Dear Friends and Members of the Press,
We have been reeling from the news since Friday. Jim Hatfield is gone. In a country where not enough reporters and talking heads have the courage to speak truth to power, Hatfield, the President's most controversial biographer, ended his own life in solitude in an Arkansas motel last week.
I knew Jim. He could be tempestuous, moody and unpredictable. He was also intensely driven, articulate and full of Southern charm. When I spoke with his widow Nancy on Friday, we agreed, "He was a good writer." He was a hell of a fighter and you wanted him on your side. Just last month we spent a weekend together in Chicago on the trade show floor of Book Expo America. He signed books, shook hands, worked the crowd, spoke out, strategized with me and revealed sources. We went non-stop together to promote his Bush biography Fortunate Son. He was fond of quoting Langston Hughes, "I've been insulted, eliminated, locked in, locked out, and left holding the bag. But I am still here."
Like Hughes, Hatfield will live on through his books. Jim's life will not be soon forgotten.
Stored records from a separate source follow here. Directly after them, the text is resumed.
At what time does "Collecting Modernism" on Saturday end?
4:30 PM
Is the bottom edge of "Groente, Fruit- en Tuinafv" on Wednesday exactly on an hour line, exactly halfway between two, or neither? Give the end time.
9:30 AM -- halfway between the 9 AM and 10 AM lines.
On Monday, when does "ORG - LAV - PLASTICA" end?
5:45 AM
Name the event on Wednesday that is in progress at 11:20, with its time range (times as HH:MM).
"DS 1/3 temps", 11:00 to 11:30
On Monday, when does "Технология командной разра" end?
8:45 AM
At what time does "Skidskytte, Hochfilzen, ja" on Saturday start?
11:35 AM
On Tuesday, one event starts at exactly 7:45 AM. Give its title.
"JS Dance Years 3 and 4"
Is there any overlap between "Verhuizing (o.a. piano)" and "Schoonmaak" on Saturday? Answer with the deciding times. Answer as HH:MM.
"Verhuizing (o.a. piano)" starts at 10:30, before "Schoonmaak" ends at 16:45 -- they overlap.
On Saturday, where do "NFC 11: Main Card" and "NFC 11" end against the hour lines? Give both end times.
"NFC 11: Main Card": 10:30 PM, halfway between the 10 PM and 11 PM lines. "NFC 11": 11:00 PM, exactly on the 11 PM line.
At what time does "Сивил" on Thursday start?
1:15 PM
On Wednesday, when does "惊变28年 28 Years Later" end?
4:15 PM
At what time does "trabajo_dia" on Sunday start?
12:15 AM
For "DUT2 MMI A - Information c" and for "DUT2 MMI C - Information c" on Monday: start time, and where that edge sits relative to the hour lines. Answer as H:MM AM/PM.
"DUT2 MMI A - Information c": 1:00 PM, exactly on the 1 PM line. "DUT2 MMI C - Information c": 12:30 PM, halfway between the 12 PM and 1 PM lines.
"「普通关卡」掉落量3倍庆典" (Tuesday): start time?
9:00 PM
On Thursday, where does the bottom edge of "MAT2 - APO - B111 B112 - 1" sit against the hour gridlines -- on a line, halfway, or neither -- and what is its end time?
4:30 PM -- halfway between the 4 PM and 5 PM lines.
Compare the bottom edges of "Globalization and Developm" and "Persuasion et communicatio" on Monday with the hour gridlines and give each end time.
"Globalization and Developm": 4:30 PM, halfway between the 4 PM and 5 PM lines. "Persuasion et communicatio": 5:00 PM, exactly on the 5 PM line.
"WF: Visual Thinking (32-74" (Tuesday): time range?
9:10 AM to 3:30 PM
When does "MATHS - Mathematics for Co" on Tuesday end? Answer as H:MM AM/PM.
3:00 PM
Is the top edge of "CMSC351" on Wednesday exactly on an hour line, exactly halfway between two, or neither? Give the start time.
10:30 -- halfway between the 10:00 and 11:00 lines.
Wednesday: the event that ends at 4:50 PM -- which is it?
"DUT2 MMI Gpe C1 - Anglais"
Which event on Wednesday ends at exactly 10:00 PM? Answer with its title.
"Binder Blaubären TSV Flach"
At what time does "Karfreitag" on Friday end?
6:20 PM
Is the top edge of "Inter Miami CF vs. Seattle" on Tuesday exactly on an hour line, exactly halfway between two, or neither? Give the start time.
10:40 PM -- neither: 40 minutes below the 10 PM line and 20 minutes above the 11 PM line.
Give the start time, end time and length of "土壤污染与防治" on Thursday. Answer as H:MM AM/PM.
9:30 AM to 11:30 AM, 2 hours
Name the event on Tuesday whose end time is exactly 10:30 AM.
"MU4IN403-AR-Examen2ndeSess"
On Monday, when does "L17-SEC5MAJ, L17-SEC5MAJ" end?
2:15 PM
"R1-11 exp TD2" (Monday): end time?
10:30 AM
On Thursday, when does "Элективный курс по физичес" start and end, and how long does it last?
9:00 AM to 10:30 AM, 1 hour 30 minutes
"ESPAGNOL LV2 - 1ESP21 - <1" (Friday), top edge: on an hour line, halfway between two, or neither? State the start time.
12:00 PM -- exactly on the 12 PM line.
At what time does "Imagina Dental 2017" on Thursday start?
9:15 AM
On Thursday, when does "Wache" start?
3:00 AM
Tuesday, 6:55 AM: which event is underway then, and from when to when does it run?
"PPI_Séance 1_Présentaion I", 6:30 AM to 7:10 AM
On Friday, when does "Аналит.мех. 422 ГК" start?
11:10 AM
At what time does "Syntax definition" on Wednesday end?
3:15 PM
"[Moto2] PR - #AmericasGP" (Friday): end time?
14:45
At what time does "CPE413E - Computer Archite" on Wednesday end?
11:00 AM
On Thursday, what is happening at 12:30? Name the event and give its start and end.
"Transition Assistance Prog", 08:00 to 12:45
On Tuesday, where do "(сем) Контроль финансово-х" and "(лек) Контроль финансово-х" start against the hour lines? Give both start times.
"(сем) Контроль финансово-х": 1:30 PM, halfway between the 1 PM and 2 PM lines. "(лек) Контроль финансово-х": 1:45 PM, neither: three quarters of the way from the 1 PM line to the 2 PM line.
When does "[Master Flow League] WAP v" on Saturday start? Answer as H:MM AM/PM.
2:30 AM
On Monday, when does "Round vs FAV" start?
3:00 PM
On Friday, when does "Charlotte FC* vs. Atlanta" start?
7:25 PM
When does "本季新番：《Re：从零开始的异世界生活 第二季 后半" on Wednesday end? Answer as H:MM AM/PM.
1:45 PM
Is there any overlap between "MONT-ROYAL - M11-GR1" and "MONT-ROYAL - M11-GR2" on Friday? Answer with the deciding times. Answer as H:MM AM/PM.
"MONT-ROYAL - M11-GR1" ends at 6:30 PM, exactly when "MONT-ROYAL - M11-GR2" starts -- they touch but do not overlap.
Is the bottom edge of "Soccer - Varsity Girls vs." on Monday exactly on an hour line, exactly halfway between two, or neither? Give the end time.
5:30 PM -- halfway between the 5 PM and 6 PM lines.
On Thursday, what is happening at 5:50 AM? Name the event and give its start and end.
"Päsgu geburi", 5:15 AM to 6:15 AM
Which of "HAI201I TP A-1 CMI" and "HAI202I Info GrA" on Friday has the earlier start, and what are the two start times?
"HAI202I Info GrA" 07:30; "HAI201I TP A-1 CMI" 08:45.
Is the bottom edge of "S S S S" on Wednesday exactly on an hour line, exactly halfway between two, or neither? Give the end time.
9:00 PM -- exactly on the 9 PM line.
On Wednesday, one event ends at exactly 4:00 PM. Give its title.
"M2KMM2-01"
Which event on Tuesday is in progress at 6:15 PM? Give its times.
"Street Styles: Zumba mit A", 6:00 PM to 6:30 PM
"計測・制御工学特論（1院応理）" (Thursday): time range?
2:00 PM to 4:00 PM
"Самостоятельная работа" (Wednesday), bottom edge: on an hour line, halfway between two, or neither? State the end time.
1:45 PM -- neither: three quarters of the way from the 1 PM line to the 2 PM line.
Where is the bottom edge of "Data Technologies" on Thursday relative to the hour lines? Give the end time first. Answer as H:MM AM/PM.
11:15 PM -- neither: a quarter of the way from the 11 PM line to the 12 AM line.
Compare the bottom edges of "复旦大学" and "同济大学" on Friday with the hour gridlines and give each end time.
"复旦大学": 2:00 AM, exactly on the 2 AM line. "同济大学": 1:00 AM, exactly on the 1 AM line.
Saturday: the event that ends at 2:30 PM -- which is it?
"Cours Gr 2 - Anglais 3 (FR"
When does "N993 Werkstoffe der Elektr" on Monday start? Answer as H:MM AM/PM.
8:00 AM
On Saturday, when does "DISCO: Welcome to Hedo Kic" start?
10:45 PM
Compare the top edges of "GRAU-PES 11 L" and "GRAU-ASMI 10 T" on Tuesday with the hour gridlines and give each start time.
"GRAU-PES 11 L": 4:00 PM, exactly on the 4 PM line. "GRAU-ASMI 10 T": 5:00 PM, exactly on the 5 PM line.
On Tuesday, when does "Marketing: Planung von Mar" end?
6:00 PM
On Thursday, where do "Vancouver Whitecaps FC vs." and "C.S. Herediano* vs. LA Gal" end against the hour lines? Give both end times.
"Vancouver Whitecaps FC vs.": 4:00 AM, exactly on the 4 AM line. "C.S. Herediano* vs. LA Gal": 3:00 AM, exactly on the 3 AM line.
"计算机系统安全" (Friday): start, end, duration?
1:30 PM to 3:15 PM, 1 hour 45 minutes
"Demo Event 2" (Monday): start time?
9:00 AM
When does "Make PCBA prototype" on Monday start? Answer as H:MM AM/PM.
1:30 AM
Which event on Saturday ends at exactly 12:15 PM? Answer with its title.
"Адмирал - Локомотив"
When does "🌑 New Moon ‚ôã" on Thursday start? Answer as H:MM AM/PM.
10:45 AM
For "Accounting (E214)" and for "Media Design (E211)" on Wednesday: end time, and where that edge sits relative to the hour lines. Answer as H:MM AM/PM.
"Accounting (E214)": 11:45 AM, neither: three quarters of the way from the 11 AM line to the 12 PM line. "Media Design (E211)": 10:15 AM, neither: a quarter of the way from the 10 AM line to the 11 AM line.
The story of Fortunate Son is gravely important. Jim was on the verge of collapse due to financial difficulties, and part of this was due to the failure of this book. The American media followed the trail laid for them: the piercing inquiries into Bush's drug history were diverted into ironic stories about Jim Hatfield's own checkered past. After Hatfield was fed information and then discredited, he faced financial ruin and obscurity. He lost two other book contracts. His death was by his own hand but the causes go deeper. October of 1999 was glorious for him: he celebrated the initial publication of Fortunate Son and the birth of his daughter. But October was shattered by a book burning, a two-year long media carnival, and the character assassination of Jim Hatfield, an ex convict turned author who had paid his debt to society.
Jim Hatfield's death is in part on the hands of an imperious American media establishment that reserves the softest touch money can buy for George W. Bush and all sons of privilege. Jim Hatfield, a working class journalist unannointed by the media elite, was viciously made into an example.
He had a fearlessness that will be missed.